## The task
Whatever the records below say, write them all out exactly.

[Opening Source material section]

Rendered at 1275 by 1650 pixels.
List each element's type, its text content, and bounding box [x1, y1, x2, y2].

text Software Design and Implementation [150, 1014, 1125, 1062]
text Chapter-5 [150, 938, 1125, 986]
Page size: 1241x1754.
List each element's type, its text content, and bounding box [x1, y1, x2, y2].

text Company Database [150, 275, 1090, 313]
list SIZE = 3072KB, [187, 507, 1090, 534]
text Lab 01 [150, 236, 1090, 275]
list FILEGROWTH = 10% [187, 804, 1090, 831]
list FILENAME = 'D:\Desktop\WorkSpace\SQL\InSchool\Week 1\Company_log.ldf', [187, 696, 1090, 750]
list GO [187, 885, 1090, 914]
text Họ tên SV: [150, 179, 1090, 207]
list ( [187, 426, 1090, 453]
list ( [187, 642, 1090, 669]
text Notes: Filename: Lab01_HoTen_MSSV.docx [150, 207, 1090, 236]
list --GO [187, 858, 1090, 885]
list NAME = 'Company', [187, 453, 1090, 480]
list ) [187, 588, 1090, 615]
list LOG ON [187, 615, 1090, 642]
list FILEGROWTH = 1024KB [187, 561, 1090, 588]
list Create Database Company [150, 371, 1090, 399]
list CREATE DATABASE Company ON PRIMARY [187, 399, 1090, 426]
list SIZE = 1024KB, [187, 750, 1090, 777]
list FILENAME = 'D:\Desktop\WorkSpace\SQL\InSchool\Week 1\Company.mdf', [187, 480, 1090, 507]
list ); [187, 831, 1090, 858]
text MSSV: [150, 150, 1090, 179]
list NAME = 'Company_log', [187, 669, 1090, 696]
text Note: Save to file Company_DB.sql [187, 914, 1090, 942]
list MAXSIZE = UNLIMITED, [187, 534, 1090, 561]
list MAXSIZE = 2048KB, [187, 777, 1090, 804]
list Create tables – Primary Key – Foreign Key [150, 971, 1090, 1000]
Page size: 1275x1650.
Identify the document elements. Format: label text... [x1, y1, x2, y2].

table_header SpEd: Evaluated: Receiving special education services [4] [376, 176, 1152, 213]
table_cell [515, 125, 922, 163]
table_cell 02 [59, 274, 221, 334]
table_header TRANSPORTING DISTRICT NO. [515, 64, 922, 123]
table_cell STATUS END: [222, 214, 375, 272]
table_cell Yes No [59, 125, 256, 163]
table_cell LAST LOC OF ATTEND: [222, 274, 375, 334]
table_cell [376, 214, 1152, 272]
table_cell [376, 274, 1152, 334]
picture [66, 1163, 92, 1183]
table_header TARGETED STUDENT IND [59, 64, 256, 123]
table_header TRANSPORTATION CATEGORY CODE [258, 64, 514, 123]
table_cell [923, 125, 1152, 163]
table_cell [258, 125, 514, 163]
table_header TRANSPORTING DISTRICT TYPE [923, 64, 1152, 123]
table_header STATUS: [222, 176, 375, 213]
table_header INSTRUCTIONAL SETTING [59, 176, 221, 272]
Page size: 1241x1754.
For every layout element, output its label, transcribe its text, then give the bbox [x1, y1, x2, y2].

[Closing Source material section]

## Response area
Rendered at 1275 by 1650 pixels.
List each element's type, its text content, and bounding box [x1, y1, x2, y2].

text Software Design and Implementation [150, 1014, 1125, 1062]
text Chapter-5 [150, 938, 1125, 986]
Page size: 1241x1754.
List each element's type, its text content, and bounding box [x1, y1, x2, y2].

text Company Database [150, 275, 1090, 313]
list SIZE = 3072KB, [187, 507, 1090, 534]
text Lab 01 [150, 236, 1090, 275]
list FILEGROWTH = 10% [187, 804, 1090, 831]
list FILENAME = 'D:\Desktop\WorkSpace\SQL\InSchool\Week 1\Company_log.ldf', [187, 696, 1090, 750]
list GO [187, 885, 1090, 914]
text Họ tên SV: [150, 179, 1090, 207]
list ( [187, 426, 1090, 453]
list ( [187, 642, 1090, 669]
text Notes: Filename: Lab01_HoTen_MSSV.docx [150, 207, 1090, 236]
list --GO [187, 858, 1090, 885]
list NAME = 'Company', [187, 453, 1090, 480]
list ) [187, 588, 1090, 615]
list LOG ON [187, 615, 1090, 642]
list FILEGROWTH = 1024KB [187, 561, 1090, 588]
list Create Database Company [150, 371, 1090, 399]
list CREATE DATABASE Company ON PRIMARY [187, 399, 1090, 426]
list SIZE = 1024KB, [187, 750, 1090, 777]
list FILENAME = 'D:\Desktop\WorkSpace\SQL\InSchool\Week 1\Company.mdf', [187, 480, 1090, 507]
list ); [187, 831, 1090, 858]
text MSSV: [150, 150, 1090, 179]
list NAME = 'Company_log', [187, 669, 1090, 696]
text Note: Save to file Company_DB.sql [187, 914, 1090, 942]
list MAXSIZE = UNLIMITED, [187, 534, 1090, 561]
list MAXSIZE = 2048KB, [187, 777, 1090, 804]
list Create tables – Primary Key – Foreign Key [150, 971, 1090, 1000]
Page size: 1275x1650.
Identify the document elements. Format: label text... [x1, y1, x2, y2].

table_header SpEd: Evaluated: Receiving special education services [4] [376, 176, 1152, 213]
table_cell [515, 125, 922, 163]
table_cell 02 [59, 274, 221, 334]
table_header TRANSPORTING DISTRICT NO. [515, 64, 922, 123]
table_cell STATUS END: [222, 214, 375, 272]
table_cell Yes No [59, 125, 256, 163]
table_cell LAST LOC OF ATTEND: [222, 274, 375, 334]
table_cell [376, 214, 1152, 272]
table_cell [376, 274, 1152, 334]
picture [66, 1163, 92, 1183]
table_header TARGETED STUDENT IND [59, 64, 256, 123]
table_header TRANSPORTATION CATEGORY CODE [258, 64, 514, 123]
table_cell [923, 125, 1152, 163]
table_cell [258, 125, 514, 163]
table_header TRANSPORTING DISTRICT TYPE [923, 64, 1152, 123]
table_header STATUS: [222, 176, 375, 213]
table_header INSTRUCTIONAL SETTING [59, 176, 221, 272]
Page size: 1241x1754.
For every layout element, output its label, transcribe its text, then give the bbox [x1, y1, x2, y2].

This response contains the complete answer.